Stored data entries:
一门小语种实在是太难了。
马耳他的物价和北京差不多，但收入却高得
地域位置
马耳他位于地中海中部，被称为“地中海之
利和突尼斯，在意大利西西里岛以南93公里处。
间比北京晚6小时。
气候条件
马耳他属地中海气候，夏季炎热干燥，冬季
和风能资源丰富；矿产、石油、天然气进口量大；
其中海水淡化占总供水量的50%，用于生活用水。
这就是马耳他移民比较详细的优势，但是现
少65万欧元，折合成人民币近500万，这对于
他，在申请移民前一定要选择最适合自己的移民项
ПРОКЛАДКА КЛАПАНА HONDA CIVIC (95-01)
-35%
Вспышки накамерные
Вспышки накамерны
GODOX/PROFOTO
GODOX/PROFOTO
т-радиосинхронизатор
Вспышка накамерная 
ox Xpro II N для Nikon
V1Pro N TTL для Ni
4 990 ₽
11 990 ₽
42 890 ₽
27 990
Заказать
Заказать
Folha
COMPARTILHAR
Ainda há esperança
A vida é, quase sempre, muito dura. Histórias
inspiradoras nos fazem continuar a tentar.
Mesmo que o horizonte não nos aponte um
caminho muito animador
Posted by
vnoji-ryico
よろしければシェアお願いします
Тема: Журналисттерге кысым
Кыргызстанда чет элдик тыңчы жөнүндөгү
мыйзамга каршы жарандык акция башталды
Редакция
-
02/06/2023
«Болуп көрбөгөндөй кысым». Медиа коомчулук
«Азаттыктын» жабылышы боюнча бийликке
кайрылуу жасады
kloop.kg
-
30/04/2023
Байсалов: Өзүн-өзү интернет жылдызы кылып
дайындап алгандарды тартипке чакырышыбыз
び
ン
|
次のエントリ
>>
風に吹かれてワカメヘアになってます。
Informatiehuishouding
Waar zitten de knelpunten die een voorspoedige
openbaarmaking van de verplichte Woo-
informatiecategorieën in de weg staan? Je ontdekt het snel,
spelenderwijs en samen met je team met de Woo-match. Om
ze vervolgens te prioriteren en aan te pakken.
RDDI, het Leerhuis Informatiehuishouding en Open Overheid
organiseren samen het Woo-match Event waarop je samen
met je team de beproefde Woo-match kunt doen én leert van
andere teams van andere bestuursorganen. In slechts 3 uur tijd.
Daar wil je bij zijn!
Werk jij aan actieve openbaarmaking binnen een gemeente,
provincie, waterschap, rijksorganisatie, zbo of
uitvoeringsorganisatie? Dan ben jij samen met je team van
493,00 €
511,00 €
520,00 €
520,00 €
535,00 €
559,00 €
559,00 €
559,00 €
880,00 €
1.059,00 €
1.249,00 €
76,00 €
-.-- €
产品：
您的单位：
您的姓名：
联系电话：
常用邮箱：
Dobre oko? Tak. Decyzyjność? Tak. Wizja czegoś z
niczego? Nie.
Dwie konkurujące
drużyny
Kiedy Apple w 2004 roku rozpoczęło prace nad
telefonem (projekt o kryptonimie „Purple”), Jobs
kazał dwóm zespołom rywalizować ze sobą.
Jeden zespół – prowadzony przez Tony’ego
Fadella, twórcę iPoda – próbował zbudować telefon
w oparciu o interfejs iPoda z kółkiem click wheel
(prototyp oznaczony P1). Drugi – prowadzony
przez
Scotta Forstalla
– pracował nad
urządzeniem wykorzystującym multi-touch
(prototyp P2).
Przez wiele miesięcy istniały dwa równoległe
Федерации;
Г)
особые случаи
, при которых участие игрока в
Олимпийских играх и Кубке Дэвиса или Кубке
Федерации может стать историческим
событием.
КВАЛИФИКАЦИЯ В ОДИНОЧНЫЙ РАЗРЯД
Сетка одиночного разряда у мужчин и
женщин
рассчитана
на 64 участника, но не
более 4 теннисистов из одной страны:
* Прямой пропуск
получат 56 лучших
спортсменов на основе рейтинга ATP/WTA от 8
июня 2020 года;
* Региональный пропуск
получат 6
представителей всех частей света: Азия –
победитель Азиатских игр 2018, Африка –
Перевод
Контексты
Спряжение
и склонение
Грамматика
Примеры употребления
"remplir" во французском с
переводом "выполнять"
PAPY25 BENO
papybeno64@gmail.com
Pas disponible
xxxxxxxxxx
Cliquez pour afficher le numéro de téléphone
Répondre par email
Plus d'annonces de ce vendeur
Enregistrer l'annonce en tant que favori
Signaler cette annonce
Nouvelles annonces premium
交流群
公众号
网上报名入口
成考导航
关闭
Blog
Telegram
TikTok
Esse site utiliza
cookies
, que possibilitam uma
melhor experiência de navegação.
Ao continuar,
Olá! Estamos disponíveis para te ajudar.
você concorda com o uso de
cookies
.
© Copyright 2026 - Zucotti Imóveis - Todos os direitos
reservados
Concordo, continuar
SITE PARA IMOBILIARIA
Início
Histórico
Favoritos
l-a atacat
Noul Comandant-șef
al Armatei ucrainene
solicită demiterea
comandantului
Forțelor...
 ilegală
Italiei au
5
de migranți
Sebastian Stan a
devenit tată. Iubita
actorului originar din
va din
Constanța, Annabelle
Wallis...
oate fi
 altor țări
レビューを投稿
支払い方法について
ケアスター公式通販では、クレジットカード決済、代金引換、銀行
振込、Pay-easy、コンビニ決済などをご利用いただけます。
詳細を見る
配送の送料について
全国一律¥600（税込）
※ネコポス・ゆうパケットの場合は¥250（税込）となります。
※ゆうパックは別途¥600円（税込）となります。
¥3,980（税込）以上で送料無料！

- Requirement
Each entry is to be output exactly as it was written.

- Exercise output
一门小语种实在是太难了。
马耳他的物价和北京差不多，但收入却高得
地域位置
马耳他位于地中海中部，被称为“地中海之
利和突尼斯，在意大利西西里岛以南93公里处。
间比北京晚6小时。
气候条件
马耳他属地中海气候，夏季炎热干燥，冬季
和风能资源丰富；矿产、石油、天然气进口量大；
其中海水淡化占总供水量的50%，用于生活用水。
这就是马耳他移民比较详细的优势，但是现
少65万欧元，折合成人民币近500万，这对于
他，在申请移民前一定要选择最适合自己的移民项
ПРОКЛАДКА КЛАПАНА HONDA CIVIC (95-01)
-35%
Вспышки накамерные
Вспышки накамерны
GODOX/PROFOTO
GODOX/PROFOTO
т-радиосинхронизатор
Вспышка накамерная 
ox Xpro II N для Nikon
V1Pro N TTL для Ni
4 990 ₽
11 990 ₽
42 890 ₽
27 990
Заказать
Заказать
Folha
COMPARTILHAR
Ainda há esperança
A vida é, quase sempre, muito dura. Histórias
inspiradoras nos fazem continuar a tentar.
Mesmo que o horizonte não nos aponte um
caminho muito animador
Posted by
vnoji-ryico
よろしければシェアお願いします
Тема: Журналисттерге кысым
Кыргызстанда чет элдик тыңчы жөнүндөгү
мыйзамга каршы жарандык акция башталды
Редакция
-
02/06/2023
«Болуп көрбөгөндөй кысым». Медиа коомчулук
«Азаттыктын» жабылышы боюнча бийликке
кайрылуу жасады
kloop.kg
-
30/04/2023
Байсалов: Өзүн-өзү интернет жылдызы кылып
дайындап алгандарды тартипке чакырышыбыз
び
ン
|
次のエントリ
>>
風に吹かれてワカメヘアになってます。
Informatiehuishouding
Waar zitten de knelpunten die een voorspoedige
openbaarmaking van de verplichte Woo-
informatiecategorieën in de weg staan? Je ontdekt het snel,
spelenderwijs en samen met je team met de Woo-match. Om
ze vervolgens te prioriteren en aan te pakken.
RDDI, het Leerhuis Informatiehuishouding en Open Overheid
organiseren samen het Woo-match Event waarop je samen
met je team de beproefde Woo-match kunt doen én leert van
andere teams van andere bestuursorganen. In slechts 3 uur tijd.
Daar wil je bij zijn!
Werk jij aan actieve openbaarmaking binnen een gemeente,
provincie, waterschap, rijksorganisatie, zbo of
uitvoeringsorganisatie? Dan ben jij samen met je team van
493,00 €
511,00 €
520,00 €
520,00 €
535,00 €
559,00 €
559,00 €
559,00 €
880,00 €
1.059,00 €
1.249,00 €
76,00 €
-.-- €
产品：
您的单位：
您的姓名：
联系电话：
常用邮箱：
Dobre oko? Tak. Decyzyjność? Tak. Wizja czegoś z
niczego? Nie.
Dwie konkurujące
drużyny
Kiedy Apple w 2004 roku rozpoczęło prace nad
telefonem (projekt o kryptonimie „Purple”), Jobs
kazał dwóm zespołom rywalizować ze sobą.
Jeden zespół – prowadzony przez Tony’ego
Fadella, twórcę iPoda – próbował zbudować telefon
w oparciu o interfejs iPoda z kółkiem click wheel
(prototyp oznaczony P1). Drugi – prowadzony
przez
Scotta Forstalla
– pracował nad
urządzeniem wykorzystującym multi-touch
(prototyp P2).
Przez wiele miesięcy istniały dwa równoległe
Федерации;
Г)
особые случаи
, при которых участие игрока в
Олимпийских играх и Кубке Дэвиса или Кубке
Федерации может стать историческим
событием.
КВАЛИФИКАЦИЯ В ОДИНОЧНЫЙ РАЗРЯД
Сетка одиночного разряда у мужчин и
женщин
рассчитана
на 64 участника, но не
более 4 теннисистов из одной страны:
* Прямой пропуск
получат 56 лучших
спортсменов на основе рейтинга ATP/WTA от 8
июня 2020 года;
* Региональный пропуск
получат 6
представителей всех частей света: Азия –
победитель Азиатских игр 2018, Африка –
Перевод
Контексты
Спряжение
и склонение
Грамматика
Примеры употребления
"remplir" во французском с
переводом "выполнять"
PAPY25 BENO
papybeno64@gmail.com
Pas disponible
xxxxxxxxxx
Cliquez pour afficher le numéro de téléphone
Répondre par email
Plus d'annonces de ce vendeur
Enregistrer l'annonce en tant que favori
Signaler cette annonce
Nouvelles annonces premium
交流群
公众号
网上报名入口
成考导航
关闭
Blog
Telegram
TikTok
Esse site utiliza
cookies
, que possibilitam uma
melhor experiência de navegação.
Ao continuar,
Olá! Estamos disponíveis para te ajudar.
você concorda com o uso de
cookies
.
© Copyright 2026 - Zucotti Imóveis - Todos os direitos
reservados
Concordo, continuar
SITE PARA IMOBILIARIA
Início
Histórico
Favoritos
l-a atacat
Noul Comandant-șef
al Armatei ucrainene
solicită demiterea
comandantului
Forțelor...
 ilegală
Italiei au
5
de migranți
Sebastian Stan a
devenit tată. Iubita
actorului originar din
va din
Constanța, Annabelle
Wallis...
oate fi
 altor țări
レビューを投稿
支払い方法について
ケアスター公式通販では、クレジットカード決済、代金引換、銀行
振込、Pay-easy、コンビニ決済などをご利用いただけます。
詳細を見る
配送の送料について
全国一律¥600（税込）
※ネコポス・ゆうパケットの場合は¥250（税込）となります。
※ゆうパックは別途¥600円（税込）となります。
¥3,980（税込）以上で送料無料！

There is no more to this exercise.